What the task requires
Pull out each line in the listing that contains the string "splitting". Matching is case-sensitive.

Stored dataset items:
=======

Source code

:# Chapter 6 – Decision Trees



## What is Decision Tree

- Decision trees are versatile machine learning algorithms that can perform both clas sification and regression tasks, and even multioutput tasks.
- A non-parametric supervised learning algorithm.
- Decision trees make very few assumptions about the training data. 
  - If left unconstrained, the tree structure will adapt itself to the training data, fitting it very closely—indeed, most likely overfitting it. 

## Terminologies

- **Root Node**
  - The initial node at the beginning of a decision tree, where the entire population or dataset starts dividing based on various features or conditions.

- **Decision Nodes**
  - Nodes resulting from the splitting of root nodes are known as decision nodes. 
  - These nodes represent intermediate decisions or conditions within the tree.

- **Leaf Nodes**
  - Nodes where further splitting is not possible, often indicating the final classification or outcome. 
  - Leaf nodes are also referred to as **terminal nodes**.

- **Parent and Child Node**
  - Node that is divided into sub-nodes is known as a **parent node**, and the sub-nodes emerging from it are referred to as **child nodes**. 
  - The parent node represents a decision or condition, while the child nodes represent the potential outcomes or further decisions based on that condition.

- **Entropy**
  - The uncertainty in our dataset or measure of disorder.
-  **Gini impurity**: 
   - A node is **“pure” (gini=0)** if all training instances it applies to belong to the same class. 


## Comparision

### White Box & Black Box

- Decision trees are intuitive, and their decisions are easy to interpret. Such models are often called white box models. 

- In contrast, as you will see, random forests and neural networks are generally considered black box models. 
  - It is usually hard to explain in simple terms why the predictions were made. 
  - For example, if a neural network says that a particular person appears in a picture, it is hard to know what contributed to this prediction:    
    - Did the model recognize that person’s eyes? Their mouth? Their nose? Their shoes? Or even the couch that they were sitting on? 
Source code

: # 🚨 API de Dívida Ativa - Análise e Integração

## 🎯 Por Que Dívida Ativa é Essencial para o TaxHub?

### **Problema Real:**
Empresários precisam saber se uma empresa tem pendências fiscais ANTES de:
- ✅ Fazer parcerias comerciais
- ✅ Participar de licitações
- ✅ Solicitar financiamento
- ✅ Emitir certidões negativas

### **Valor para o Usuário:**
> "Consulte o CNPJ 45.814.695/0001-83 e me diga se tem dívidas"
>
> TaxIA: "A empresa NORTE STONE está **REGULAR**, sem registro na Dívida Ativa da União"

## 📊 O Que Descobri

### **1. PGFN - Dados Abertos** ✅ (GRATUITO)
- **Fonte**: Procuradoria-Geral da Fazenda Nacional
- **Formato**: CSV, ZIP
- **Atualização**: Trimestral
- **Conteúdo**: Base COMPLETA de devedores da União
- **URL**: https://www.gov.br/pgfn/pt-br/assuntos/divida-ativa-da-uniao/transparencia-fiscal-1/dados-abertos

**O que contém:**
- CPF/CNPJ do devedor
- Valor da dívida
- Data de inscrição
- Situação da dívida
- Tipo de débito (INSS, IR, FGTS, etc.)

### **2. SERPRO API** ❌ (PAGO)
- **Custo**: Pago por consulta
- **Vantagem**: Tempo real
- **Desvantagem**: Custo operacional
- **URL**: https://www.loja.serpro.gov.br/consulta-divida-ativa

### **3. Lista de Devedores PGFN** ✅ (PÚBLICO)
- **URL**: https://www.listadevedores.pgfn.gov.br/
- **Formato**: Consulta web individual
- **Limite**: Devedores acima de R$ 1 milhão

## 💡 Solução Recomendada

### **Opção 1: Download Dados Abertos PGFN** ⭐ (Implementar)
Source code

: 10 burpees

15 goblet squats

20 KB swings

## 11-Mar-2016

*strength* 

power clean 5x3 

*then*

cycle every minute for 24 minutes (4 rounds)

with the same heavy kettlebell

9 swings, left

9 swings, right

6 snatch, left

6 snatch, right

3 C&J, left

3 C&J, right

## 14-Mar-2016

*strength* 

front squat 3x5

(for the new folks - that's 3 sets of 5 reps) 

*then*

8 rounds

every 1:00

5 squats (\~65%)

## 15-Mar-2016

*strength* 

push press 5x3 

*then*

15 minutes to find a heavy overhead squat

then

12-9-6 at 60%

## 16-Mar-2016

=======

Response
  - Nodes resulting from the splitting of root nodes are known as decision nodes. 
  - Nodes where further splitting is not possible, often indicating the final classification or outcome. 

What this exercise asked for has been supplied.